A few days after I got my books uploaded to Amazon and the screaming and throwing things had ceased, a friend texted with bad news. There was a typo in the subtitle of The Body Tourist. It read, A Memoir of Hunger and and the Search for Home. Screaming and throwing things resumed.

Back I went, using everything I’d learned about graphic design to fix the cover—meaning I put my photo-shop savvy husband on the job, which I should have done in the first place because those are weeks of my life I will never get back. He fixed it in the time it takes a gnat to die in honey, and I re-uploaded the book to Amazon. Then I sank into a bed of low-level panic while I waited for the actual physical books to make their way from their print-on-demand birth mother to my front door.

Because, in the immediate aftermath of your book leaving your brain and arriving in the physical world where it can enter other people’s brains, there is not, as some might suspect, joy.

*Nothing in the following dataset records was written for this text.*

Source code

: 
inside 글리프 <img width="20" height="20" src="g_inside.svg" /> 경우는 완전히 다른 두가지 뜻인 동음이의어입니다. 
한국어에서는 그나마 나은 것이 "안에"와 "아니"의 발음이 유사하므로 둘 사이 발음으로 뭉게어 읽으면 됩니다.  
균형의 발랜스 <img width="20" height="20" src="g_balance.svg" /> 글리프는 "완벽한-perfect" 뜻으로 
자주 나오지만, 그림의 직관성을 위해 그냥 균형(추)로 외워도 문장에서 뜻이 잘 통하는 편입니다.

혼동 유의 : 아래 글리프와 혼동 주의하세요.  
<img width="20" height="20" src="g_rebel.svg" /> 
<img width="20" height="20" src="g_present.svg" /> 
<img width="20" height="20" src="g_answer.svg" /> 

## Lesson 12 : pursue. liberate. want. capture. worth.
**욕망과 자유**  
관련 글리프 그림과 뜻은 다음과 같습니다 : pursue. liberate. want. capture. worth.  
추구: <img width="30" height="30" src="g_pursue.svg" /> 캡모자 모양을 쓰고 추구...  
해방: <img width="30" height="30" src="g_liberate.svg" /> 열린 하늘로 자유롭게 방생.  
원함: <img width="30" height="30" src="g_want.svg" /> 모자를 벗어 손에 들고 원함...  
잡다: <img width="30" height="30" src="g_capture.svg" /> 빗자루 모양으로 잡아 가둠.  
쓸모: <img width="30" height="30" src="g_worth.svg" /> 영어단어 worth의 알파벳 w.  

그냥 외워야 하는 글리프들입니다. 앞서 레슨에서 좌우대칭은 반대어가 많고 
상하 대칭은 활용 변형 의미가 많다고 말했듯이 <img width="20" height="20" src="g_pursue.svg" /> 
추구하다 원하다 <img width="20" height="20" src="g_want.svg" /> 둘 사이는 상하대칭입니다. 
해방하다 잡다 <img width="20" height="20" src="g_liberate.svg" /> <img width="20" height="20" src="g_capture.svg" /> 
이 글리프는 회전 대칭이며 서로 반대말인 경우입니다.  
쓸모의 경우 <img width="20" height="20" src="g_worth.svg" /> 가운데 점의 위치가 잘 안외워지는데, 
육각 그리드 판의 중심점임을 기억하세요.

Instead, there is what I can only imagine is the literary equivalent of empty nest syndrome: that despairing, destabilizing feeling you have when the thing you have created and nurtured at the expense of your youth and sanity marches out of your life to prove itself in the world. If it soars, you soar. If it crashes, you look the other way and pretend you never knew it.

Into the gaping maw of the newly working dryer I fed clothes, sheets, dishrags, dusters, and dog-hair laced blankets, and out it all came, crackling and pristinely dry. It was a moment of profound joy. A few days later my books arrived on my doorstep, looking as if a professional graphic designer and Microsoft Word had gotten together and had a perfect baby. It was a moment of tremendous satisfaction.

Which is all to say it’s been a big February, and don’t know how in the world March is going to top it.